Thought Leadership
Emerging Opportunities: Exploring the True DNA of Emerging Markets
12 min read | In this paper, we explore the inherent characteristics of the emerging markets (EM) asset class through an economic lens and discuss the key investment criteria that differentiate emerging markets from developed markets. We also challenge the influence of existing benchmarks, which feature significant concentration problems at both the issuer and country level, on investors’ asset allocation decisions and managers’ security selection. In fact, just three countries – China, Korea, and Taiwan – comprise two-thirds of the index, amplifying such country-specific risks as China’s recent regulatory crackdown on certain sectors.

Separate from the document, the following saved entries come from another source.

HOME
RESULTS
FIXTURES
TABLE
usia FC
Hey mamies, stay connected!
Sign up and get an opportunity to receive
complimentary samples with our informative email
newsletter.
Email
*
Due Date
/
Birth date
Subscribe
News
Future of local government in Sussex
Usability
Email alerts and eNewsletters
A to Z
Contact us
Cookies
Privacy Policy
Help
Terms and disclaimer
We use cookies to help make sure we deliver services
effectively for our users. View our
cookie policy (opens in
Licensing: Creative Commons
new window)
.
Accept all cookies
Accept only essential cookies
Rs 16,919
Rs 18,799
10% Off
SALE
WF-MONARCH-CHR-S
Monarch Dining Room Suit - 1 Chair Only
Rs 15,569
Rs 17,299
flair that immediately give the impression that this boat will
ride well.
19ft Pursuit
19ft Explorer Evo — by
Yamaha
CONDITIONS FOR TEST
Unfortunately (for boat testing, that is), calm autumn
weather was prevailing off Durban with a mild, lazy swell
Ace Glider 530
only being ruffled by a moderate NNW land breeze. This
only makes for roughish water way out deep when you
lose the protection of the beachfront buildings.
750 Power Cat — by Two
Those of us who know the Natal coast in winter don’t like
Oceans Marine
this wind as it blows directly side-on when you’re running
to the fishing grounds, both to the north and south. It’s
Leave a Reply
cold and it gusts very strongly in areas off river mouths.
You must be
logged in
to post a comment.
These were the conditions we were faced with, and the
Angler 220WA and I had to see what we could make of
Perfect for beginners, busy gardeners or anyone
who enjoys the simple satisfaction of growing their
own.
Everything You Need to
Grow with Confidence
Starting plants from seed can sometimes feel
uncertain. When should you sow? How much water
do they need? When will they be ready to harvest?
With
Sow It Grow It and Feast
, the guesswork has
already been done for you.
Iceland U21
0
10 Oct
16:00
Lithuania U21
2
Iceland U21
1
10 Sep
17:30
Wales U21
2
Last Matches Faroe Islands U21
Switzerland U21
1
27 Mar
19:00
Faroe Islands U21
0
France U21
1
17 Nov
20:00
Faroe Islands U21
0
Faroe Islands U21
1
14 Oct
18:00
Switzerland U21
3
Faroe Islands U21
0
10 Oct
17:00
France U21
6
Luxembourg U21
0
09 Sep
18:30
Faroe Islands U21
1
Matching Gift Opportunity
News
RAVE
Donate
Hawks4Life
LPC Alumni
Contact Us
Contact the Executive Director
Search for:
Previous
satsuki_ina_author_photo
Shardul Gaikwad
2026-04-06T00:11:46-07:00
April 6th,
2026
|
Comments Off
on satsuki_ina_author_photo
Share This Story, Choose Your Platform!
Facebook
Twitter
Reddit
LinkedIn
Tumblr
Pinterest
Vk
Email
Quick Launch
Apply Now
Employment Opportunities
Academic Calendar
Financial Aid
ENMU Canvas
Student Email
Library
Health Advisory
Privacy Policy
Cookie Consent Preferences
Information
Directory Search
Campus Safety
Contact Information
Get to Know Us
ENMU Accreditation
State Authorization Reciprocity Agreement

Similarly, the ten largest stocks in the MSCI EM Index comprise about one-third of the index. Emulating such a concentrated benchmark with a similarly concentrated, low-active-share portfolio is arguably not prudent, nor “emerging.”
In parallel with these discussions about diversification in emerging markets, it's noteworthy how similar principles apply to the pharmaceutical industry, particularly in the development and distribution of new medications like Rybelsus. Just as over-concentration in specific countries or stocks can pose risks in the EM asset class, relying too heavily on a narrow range of drugs can be risky in healthcare. The introduction of Rybelsus, as a new treatment option for specific health conditions, illustrates the importance of diversification and innovation in both financial and health sectors.